All of the error-handling, logging, and the spaces-in-files can be solved easily by using a function for running commands. Also, the "$@"
construct in bash is 'special'
Consider the bash function:
function runcmd {
echo "$@"
# Fail if the command fails...
"$@" || exit 1
}
So, this function will print the command, and then will run it, and exit the script if the command fails.
Now, instead of structures like:
echo cp $working_directory/$folder_name/$f $new_filename cp $working_directory/$folder_name/$f $new_filename
you can do:
runcmd cp "$working_directory/$folder_name/$f" $new_filename
and you will still get the echo, you will get the new error handling, and you will handle spaces in names just fine.
Safety
As @rolfl said, the script will fail if the directories contain spaces. In any case, a for
loop over the output of the find
command is really not pretty. You can get around the issue by changing the outermost for
loop to a while
loop instead:
find . -type d | while read D; do
# ...
done
And there's an even better alternative. The current program will not work for deeply nested directories. If the only purpose of the find
command is to find directories directly under $working_directory
, then a better way to write this loop:
for D in */; do
# ...
done
The */
pattern will match only directories, and this will work well even if some directories contain spaces.
And btw, don't use `cmd`
style command substitution (it's deprecated), use the modern way: $(cmd)
Formatting
Deeply nested code can be hard to read. I recommend to skip the "." directory this way instead:
find . -type d | while read D; do
[[ $D == . ]] && continue
# ...
done
That is, instead of nesting deeper under an if
, just revert the condition and do a continue
instead.
And you don't need to quote .
.
However, if you use the for D in */
tip in the previous point, you will no longer need to worry about the .

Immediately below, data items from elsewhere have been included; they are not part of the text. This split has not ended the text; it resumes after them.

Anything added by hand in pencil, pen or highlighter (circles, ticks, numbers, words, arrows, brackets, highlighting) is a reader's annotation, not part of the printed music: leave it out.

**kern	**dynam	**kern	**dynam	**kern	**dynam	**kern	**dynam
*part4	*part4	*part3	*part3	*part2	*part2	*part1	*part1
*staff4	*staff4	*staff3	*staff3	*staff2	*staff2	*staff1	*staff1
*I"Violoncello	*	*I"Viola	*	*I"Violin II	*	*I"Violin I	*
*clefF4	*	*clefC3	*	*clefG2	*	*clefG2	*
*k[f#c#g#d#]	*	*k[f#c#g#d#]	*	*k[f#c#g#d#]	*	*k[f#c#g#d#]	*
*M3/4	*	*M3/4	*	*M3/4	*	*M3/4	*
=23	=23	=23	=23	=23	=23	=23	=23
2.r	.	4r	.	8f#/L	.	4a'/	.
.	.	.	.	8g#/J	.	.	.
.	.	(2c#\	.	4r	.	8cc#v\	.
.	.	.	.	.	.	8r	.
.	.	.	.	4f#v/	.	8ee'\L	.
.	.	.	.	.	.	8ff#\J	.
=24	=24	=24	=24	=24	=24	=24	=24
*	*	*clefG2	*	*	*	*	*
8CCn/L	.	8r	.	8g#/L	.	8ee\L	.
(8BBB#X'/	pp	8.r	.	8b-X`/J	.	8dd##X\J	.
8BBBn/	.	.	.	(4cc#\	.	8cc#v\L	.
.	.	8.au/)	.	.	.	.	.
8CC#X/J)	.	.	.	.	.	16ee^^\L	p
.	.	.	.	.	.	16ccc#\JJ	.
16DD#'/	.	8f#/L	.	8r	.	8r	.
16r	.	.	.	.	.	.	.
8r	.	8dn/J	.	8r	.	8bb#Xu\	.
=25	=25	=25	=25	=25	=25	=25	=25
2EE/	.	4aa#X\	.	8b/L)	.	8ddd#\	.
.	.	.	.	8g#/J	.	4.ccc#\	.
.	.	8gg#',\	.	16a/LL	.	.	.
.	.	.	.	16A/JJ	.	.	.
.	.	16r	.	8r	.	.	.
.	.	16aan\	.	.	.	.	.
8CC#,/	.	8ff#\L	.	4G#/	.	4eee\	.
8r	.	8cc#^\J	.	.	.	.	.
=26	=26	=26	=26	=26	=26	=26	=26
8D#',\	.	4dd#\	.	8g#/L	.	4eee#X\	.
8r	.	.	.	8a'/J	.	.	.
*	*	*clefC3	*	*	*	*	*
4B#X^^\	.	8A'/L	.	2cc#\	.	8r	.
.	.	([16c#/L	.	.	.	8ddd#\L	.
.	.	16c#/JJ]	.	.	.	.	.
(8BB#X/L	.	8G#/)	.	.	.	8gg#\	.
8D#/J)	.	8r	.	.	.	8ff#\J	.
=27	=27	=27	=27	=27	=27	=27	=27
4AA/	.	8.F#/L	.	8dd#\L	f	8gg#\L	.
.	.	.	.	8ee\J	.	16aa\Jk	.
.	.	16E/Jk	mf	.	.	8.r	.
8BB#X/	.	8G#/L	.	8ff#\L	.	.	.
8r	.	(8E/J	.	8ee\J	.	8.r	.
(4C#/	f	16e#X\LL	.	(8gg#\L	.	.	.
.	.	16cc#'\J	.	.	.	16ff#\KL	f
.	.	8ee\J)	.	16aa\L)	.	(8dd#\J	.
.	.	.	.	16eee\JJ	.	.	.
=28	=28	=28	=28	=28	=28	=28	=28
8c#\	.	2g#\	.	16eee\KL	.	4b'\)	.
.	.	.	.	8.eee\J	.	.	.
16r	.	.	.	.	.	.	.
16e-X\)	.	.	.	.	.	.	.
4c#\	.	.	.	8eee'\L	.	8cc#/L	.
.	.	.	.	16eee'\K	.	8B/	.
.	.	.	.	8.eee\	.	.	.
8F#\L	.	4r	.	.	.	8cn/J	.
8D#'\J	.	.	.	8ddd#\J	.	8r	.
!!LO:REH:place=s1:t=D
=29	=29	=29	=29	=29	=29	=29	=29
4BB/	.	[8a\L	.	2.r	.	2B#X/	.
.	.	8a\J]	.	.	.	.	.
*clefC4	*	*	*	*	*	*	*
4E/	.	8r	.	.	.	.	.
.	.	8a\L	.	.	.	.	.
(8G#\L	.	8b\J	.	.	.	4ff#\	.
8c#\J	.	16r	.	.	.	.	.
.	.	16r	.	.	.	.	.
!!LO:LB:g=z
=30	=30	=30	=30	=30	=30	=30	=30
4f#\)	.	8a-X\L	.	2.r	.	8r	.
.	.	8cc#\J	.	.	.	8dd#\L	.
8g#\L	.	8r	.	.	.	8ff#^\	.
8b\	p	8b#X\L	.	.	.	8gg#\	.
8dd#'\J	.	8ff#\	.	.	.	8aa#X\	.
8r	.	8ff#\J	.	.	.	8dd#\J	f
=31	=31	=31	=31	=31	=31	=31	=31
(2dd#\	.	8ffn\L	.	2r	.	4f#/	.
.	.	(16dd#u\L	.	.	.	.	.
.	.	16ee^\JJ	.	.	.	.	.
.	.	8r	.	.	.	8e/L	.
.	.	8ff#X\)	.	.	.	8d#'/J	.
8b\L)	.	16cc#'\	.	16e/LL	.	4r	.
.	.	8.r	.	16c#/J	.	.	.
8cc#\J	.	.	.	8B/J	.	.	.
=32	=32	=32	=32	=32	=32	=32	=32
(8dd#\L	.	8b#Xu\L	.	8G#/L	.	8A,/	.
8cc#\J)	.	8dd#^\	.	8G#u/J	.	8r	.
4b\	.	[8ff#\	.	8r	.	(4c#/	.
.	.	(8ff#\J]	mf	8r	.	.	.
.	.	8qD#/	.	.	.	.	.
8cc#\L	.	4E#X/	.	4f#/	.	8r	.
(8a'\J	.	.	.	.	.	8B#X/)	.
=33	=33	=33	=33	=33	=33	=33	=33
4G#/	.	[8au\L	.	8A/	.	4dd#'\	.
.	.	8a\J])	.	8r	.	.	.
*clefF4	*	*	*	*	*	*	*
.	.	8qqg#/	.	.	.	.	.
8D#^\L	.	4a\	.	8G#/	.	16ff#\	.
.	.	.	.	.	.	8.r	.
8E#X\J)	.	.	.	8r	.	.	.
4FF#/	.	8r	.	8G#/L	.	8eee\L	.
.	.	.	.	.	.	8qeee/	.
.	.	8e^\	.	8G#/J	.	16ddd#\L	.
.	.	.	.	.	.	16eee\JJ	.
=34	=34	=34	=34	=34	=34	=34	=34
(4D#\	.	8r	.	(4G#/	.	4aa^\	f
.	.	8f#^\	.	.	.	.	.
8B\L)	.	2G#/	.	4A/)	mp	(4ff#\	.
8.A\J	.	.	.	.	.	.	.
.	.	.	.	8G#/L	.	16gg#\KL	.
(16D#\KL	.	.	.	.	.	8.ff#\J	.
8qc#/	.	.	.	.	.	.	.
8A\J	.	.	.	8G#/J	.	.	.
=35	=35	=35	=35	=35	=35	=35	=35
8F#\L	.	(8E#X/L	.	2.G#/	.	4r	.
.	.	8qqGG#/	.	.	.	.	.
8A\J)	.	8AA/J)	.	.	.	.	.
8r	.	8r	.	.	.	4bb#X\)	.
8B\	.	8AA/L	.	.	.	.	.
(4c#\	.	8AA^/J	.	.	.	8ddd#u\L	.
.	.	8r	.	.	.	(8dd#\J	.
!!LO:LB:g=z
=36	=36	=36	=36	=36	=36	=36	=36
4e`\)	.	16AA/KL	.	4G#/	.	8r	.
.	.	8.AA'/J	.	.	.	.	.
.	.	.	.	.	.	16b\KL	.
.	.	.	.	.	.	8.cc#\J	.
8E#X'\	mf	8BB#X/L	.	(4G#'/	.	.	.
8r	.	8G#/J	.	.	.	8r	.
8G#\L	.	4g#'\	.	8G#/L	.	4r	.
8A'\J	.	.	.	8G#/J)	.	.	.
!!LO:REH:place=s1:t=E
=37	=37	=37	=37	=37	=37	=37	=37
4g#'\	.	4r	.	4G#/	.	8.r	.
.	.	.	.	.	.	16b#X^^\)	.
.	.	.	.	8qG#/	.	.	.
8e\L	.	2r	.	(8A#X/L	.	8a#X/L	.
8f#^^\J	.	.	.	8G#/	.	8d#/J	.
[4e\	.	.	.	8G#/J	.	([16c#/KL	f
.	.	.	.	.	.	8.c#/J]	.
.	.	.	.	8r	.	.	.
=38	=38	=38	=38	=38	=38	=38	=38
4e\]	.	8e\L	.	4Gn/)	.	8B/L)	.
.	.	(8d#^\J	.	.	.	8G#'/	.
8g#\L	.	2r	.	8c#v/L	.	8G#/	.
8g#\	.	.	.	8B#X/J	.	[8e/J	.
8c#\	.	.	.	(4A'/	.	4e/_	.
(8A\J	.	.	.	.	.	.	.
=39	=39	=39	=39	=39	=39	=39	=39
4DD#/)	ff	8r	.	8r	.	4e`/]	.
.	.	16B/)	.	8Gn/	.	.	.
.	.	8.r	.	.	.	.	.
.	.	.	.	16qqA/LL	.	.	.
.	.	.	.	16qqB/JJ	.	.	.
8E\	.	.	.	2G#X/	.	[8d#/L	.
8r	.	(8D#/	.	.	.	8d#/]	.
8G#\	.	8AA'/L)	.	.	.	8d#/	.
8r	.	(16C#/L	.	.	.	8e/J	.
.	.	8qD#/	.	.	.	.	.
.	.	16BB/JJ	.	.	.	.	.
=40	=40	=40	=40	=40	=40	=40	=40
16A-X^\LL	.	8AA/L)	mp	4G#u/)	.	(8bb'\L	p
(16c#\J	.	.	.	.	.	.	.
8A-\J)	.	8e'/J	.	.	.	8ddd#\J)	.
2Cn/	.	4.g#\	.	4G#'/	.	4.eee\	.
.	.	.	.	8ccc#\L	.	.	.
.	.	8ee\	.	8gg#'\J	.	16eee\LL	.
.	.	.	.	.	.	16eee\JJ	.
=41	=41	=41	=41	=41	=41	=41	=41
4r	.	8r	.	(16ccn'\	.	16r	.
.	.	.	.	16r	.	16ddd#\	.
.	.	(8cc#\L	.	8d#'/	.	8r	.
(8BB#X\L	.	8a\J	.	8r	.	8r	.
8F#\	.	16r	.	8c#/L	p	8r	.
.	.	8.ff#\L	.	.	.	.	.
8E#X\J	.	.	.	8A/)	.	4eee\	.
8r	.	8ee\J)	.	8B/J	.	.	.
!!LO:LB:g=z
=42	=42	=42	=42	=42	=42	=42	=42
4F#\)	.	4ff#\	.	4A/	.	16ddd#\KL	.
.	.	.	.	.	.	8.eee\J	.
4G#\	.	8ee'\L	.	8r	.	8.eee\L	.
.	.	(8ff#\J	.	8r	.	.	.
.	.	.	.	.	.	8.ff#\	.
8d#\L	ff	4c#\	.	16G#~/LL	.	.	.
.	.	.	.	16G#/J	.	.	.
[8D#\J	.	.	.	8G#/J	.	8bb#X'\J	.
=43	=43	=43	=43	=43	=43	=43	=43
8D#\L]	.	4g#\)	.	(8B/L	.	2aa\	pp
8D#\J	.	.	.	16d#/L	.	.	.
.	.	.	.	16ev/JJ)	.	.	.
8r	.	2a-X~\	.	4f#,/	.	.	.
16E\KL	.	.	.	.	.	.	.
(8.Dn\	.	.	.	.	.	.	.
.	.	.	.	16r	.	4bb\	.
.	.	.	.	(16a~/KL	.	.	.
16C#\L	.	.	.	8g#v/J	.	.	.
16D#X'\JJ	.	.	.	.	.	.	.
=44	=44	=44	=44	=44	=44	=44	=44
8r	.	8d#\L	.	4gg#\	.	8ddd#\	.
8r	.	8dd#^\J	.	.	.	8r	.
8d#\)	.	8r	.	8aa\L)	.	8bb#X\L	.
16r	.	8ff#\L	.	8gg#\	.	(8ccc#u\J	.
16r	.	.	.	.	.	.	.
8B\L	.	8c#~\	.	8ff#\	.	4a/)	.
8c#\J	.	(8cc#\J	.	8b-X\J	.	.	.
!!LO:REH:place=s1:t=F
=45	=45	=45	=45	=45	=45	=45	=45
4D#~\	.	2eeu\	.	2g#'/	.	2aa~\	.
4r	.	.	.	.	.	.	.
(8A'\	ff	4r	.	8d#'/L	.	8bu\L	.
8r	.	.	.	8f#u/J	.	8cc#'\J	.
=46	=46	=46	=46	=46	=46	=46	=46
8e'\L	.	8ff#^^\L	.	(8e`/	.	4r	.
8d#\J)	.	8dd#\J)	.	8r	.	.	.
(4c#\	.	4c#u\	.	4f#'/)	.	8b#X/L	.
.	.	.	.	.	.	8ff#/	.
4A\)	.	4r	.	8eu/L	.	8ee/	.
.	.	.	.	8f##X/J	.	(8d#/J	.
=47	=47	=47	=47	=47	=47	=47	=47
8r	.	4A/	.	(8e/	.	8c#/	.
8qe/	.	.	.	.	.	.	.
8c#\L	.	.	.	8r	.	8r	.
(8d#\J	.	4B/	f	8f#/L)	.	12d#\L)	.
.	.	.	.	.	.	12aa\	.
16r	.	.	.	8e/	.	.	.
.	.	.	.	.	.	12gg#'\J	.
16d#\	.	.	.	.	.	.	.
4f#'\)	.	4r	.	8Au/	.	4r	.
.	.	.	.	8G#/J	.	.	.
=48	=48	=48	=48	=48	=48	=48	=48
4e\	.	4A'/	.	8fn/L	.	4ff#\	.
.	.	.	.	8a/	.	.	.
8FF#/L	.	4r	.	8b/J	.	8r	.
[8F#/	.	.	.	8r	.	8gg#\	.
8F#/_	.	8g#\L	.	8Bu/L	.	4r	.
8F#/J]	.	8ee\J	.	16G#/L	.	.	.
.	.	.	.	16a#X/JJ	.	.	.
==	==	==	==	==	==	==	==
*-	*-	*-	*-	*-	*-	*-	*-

directory anymore, so you can drop the check completely.
Simplify
Instead of this:
folder_name=${D##*/}
Better to get the folder name like this:
folder_name=$(basename "$D")
Changing the working directory
Instead of this:
cd "$D" # do something ... cd ..
I would recommend this:
pushd "$D"
# do something ...
popd
The end result is the same, with the difference that you don't need to specify where to go back, it will go back to the right place. It's more robust that way.
UPDATE
As you pointed out, if you want to prevent pushd
and popd
from producing output, you have to redirect their output to /dev/null
.
pushd "$D" >/dev/null
# do something ...
popd >/dev/null
Also note that because of the cd ..
, the script will not work if there are deeply nested directories, as cd ..
may not go back enough. (This kind of problem is part of the reason why it's better to avoid changing directories in the middle of a script.) Using pushd
and popd
help in this situation, because popd
will bring you back to the directory of the last pushd
, no matter how deep you went. A similar alternative can be using cd $OLDPWD
.
Commenting
Finally, most of the comments are pointless, the code you commented already explains itself, doesn't it?
Suggested implementation
This is equivalent to your implementation but shorter and simpler:
#!/bin/bash
working_directory="$HOME/MEGAsync/downloads/books"
cd $working_directory
for D in */; do
folder_name=$(basename "$D")
set -- "$D"/*.pdf
if [ -f "1ドル" ]; then
declare -i i=0
for f in "$D"/*.pdf; do
i+=1
if [[ $i == 1 ]]; then
new_filename="$folder_name.pdf";
else
new_filename="${folder_name}_$i.pdf";
fi
cp "$f" "$new_filename"
done
rm -R "$D"
fi
done